_Records for processing_

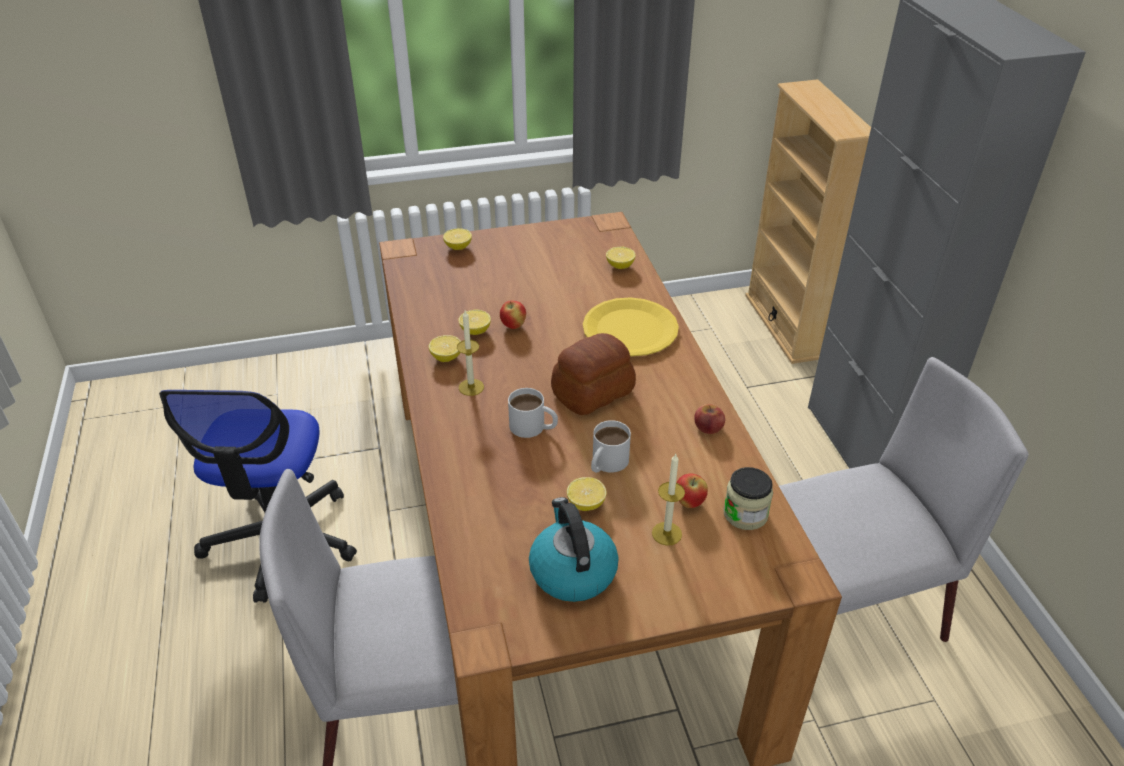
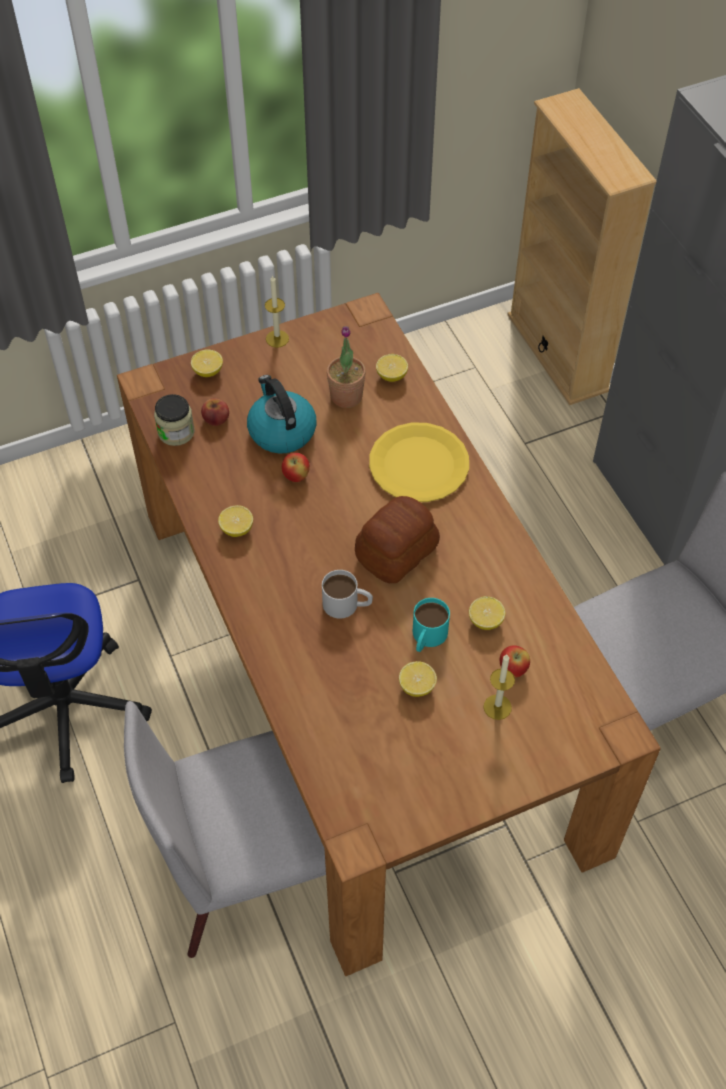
camera: 10 degrees left, 15 degrees up
(471, 387) = (272, 564): candle -> candle (277, 339)
(475, 331) = (258, 489): lemon -> lemon (485, 621)
(572, 571) = (419, 760): kettle -> kettle (281, 431)
(575, 275) = (346, 396): none -> potted plant
(606, 464) = (427, 637): white mug -> turquoise mug
(708, 427) = (517, 578): apple -> apple (216, 418)
(745, 514) = (566, 674): jar -> jar (176, 432)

_About this exercise_
Would you print all of the entries exactly, omitting any image?

_Reply_
camera: 10 degrees left, 15 degrees up
(471, 387) = (272, 564): candle -> candle (277, 339)
(475, 331) = (258, 489): lemon -> lemon (485, 621)
(572, 571) = (419, 760): kettle -> kettle (281, 431)
(575, 275) = (346, 396): none -> potted plant
(606, 464) = (427, 637): white mug -> turquoise mug
(708, 427) = (517, 578): apple -> apple (216, 418)
(745, 514) = (566, 674): jar -> jar (176, 432)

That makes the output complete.